Details
Description
1 background : there is 5 node crash due to sys oom today , according to raft protocol, kudu should select follower and upgrade it to leader and provide service again,while it did not.
Found such error when issuing query via impala: "Unable to open scanner: Timed out: GetTableLocations(flow_first_buy_user_0504, bucket=453, string memberid=, int32 cate3_id=-2147483648, int32 cate2_id=-2147483648, int32 cate1_id=-2147483648, int32 chan_type=-2147483648, int32 county_id=-2147483648, int32 city_id=-2147483648, int32 province_id=-2147483648, 1) failed: timed out after deadline expired: timed out after deadline expired
"
2 analysis:
According to the bucket# , found the target tablet only has two replicas,which is odd. Meantime the tablet-server hosting the leader replica has crashed.

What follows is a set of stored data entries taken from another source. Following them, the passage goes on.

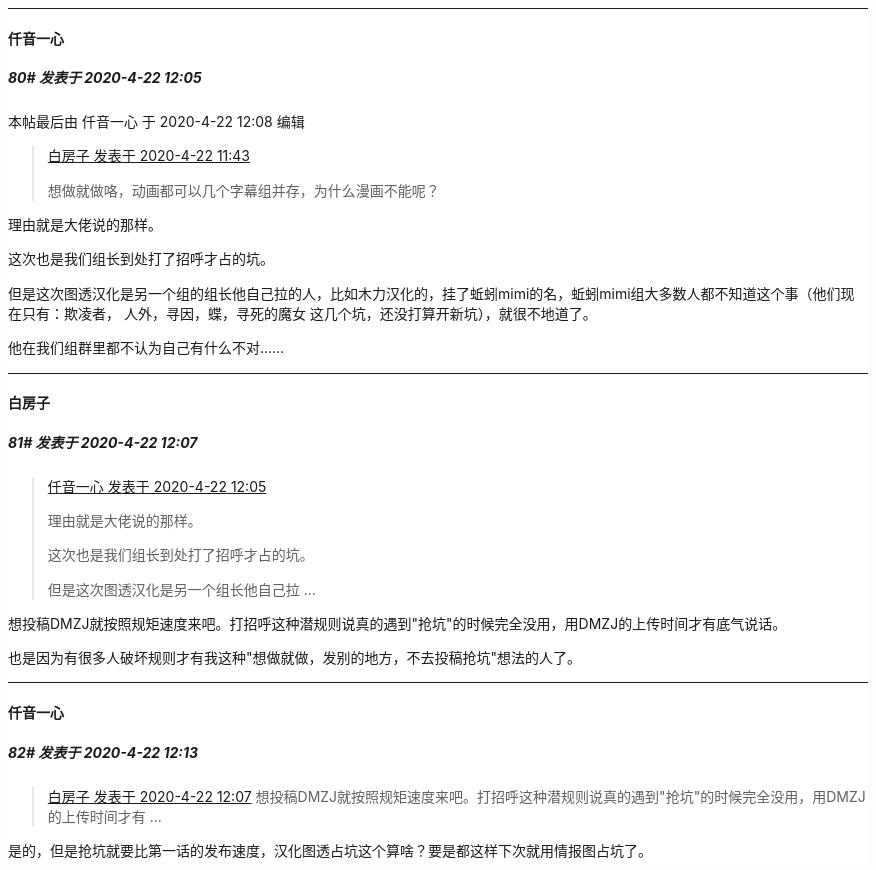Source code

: 




-----

####  仟音一心  
##### 80#       发表于 2020-4-22 12:05



 本帖最后由 仟音一心 于 2020-4-22 12:08 编辑 
<blockquote><a href="httphttps://bbs.saraba1st.com/2b/forum.php?mod=redirect&amp;goto=findpost&amp;pid=47162667&amp;ptid=1922178" target="_blank">白房子 发表于 2020-4-22 11:43</a>

想做就做咯，动画都可以几个字幕组并存，为什么漫画不能呢？</blockquote>

理由就是大佬说的那样。

这次也是我们组长到处打了招呼才占的坑。

但是这次图透汉化是另一个组的组长他自己拉的人，比如木力汉化的，挂了蚯蚓mimi的名，蚯蚓mimi组大多数人都不知道这个事（他们现在只有：欺凌者， 人外，寻因，蝶，寻死的魔女 这几个坑，还没打算开新坑），就很不地道了。

他在我们组群里都不认为自己有什么不对……







-----

####  白房子  
##### 81#       发表于 2020-4-22 12:07



<blockquote><a href="httphttps://bbs.saraba1st.com/2b/forum.php?mod=redirect&amp;goto=findpost&amp;pid=47162887&amp;ptid=1922178" target="_blank">仟音一心 发表于 2020-4-22 12:05</a>

理由就是大佬说的那样。

这次也是我们组长到处打了招呼才占的坑。

但是这次图透汉化是另一个组长他自己拉 ...</blockquote>
想投稿DMZJ就按照规矩速度来吧。打招呼这种潜规则说真的遇到"抢坑"的时候完全没用，用DMZJ的上传时间才有底气说话。

也是因为有很多人破坏规则才有我这种"想做就做，发别的地方，不去投稿抢坑"想法的人了。







-----

####  仟音一心  
##### 82#       发表于 2020-4-22 12:13



<blockquote><a href="httphttps://bbs.saraba1st.com/2b/forum.php?mod=redirect&amp;goto=findpost&amp;pid=47162910&amp;ptid=1922178" target="_blank">白房子 发表于 2020-4-22 12:07</a>
想投稿DMZJ就按照规矩速度来吧。打招呼这种潜规则说真的遇到"抢坑"的时候完全没用，用DMZJ的上传时间才有 ...</blockquote>
是的，但是抢坑就要比第一话的发布速度，汉化图透占坑这个算啥？要是都这样下次就用情报图占坑了。
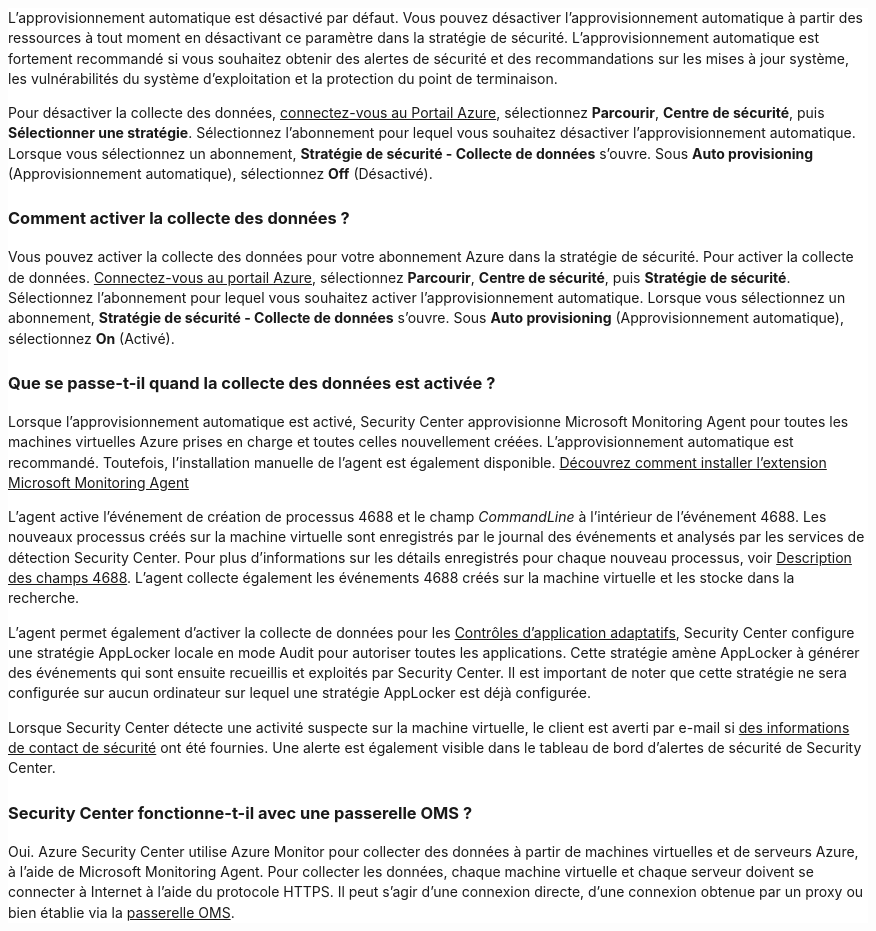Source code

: L’approvisionnement automatique est désactivé par défaut. Vous pouvez désactiver l’approvisionnement automatique à partir des ressources à tout moment en désactivant ce paramètre dans la stratégie de sécurité. L’approvisionnement automatique est fortement recommandé si vous souhaitez obtenir des alertes de sécurité et des recommandations sur les mises à jour système, les vulnérabilités du système d’exploitation et la protection du point de terminaison.

Pour désactiver la collecte des données, [connectez-vous au Portail Azure](https://portal.azure.com), sélectionnez **Parcourir**, **Centre de sécurité**, puis **Sélectionner une stratégie**. Sélectionnez l’abonnement pour lequel vous souhaitez désactiver l’approvisionnement automatique. Lorsque vous sélectionnez un abonnement, **Stratégie de sécurité - Collecte de données** s’ouvre. Sous **Auto provisioning** (Approvisionnement automatique), sélectionnez **Off** (Désactivé).

### <a name="how-do-i-enable-data-collection"></a>Comment activer la collecte des données ?
Vous pouvez activer la collecte des données pour votre abonnement Azure dans la stratégie de sécurité. Pour activer la collecte de données. [Connectez-vous au portail Azure](https://portal.azure.com), sélectionnez **Parcourir**, **Centre de sécurité**, puis **Stratégie de sécurité**. Sélectionnez l’abonnement pour lequel vous souhaitez activer l’approvisionnement automatique. Lorsque vous sélectionnez un abonnement, **Stratégie de sécurité - Collecte de données** s’ouvre. Sous **Auto provisioning** (Approvisionnement automatique), sélectionnez **On** (Activé).

### <a name="what-happens-when-data-collection-is-enabled"></a>Que se passe-t-il quand la collecte des données est activée ?
Lorsque l’approvisionnement automatique est activé, Security Center approvisionne Microsoft Monitoring Agent pour toutes les machines virtuelles Azure prises en charge et toutes celles nouvellement créées. L’approvisionnement automatique est recommandé. Toutefois, l’installation manuelle de l’agent est également disponible. [Découvrez comment installer l’extension Microsoft Monitoring Agent](../azure-monitor/learn/quick-collect-azurevm.md#enable-the-log-analytics-vm-extension) 

L’agent active l’événement de création de processus 4688 et le champ *CommandLine* à l’intérieur de l’événement 4688. Les nouveaux processus créés sur la machine virtuelle sont enregistrés par le journal des événements et analysés par les services de détection Security Center. Pour plus d’informations sur les détails enregistrés pour chaque nouveau processus, voir [Description des champs 4688](https://www.ultimatewindowssecurity.com/securitylog/encyclopedia/event.aspx?eventID=4688#fields). L’agent collecte également les événements 4688 créés sur la machine virtuelle et les stocke dans la recherche.

L’agent permet également d’activer la collecte de données pour les [Contrôles d’application adaptatifs](security-center-adaptive-application.md), Security Center configure une stratégie AppLocker locale en mode Audit pour autoriser toutes les applications. Cette stratégie amène AppLocker à générer des événements qui sont ensuite recueillis et exploités par Security Center. Il est important de noter que cette stratégie ne sera configurée sur aucun ordinateur sur lequel une stratégie AppLocker est déjà configurée. 

Lorsque Security Center détecte une activité suspecte sur la machine virtuelle, le client est averti par e-mail si [des informations de contact de sécurité](security-center-provide-security-contact-details.md) ont été fournies. Une alerte est également visible dans le tableau de bord d’alertes de sécurité de Security Center.

### <a name="will-security-center-work-using-an-oms-gateway"></a>Security Center fonctionne-t-il avec une passerelle OMS ?
Oui. Azure Security Center utilise Azure Monitor pour collecter des données à partir de machines virtuelles et de serveurs Azure, à l’aide de Microsoft Monitoring Agent.
Pour collecter les données, chaque machine virtuelle et chaque serveur doivent se connecter à Internet à l’aide du protocole HTTPS. Il peut s’agir d’une connexion directe, d’une connexion obtenue par un proxy ou bien établie via la [passerelle OMS](../azure-monitor/platform/gateway.md).
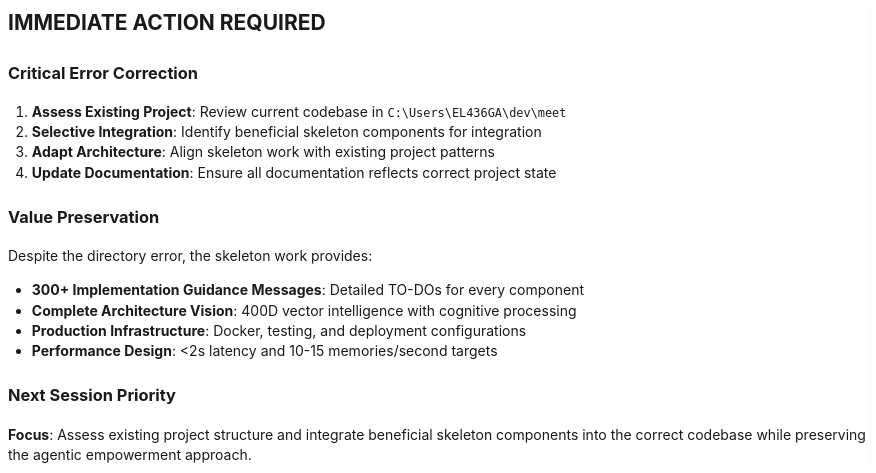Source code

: 
## **IMMEDIATE ACTION REQUIRED**

### Critical Error Correction
1. **Assess Existing Project**: Review current codebase in `C:\Users\EL436GA\dev\meet`
2. **Selective Integration**: Identify beneficial skeleton components for integration
3. **Adapt Architecture**: Align skeleton work with existing project patterns
4. **Update Documentation**: Ensure all documentation reflects correct project state

### Value Preservation
Despite the directory error, the skeleton work provides:
- **300+ Implementation Guidance Messages**: Detailed TO-DOs for every component
- **Complete Architecture Vision**: 400D vector intelligence with cognitive processing
- **Production Infrastructure**: Docker, testing, and deployment configurations
- **Performance Design**: <2s latency and 10-15 memories/second targets

### Next Session Priority
**Focus**: Assess existing project structure and integrate beneficial skeleton components into the correct codebase while preserving the agentic empowerment approach.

The follower can not upgrade to leader in that situation: only one leader and one follower ,leader dead, follower can not get majority of votes for its upgrading to leader(as only itself votes for itself).
Thus result in the unavailability of tablet while there is a follower left hosting the replica.
After restart kudu-server on the node which hosting the previous leader replica, Observed that the leader replica become follower and previous follower replica become leader, another follower replica is created and there is 3-replica raft-configuration again.
3 modifications:
follower should notice the abnormal situation where there is only two replica in raft-configuration: one leader and one follower, and contact master to correct it.
4 to do:
what cause the two-replica raft-configuration is still known.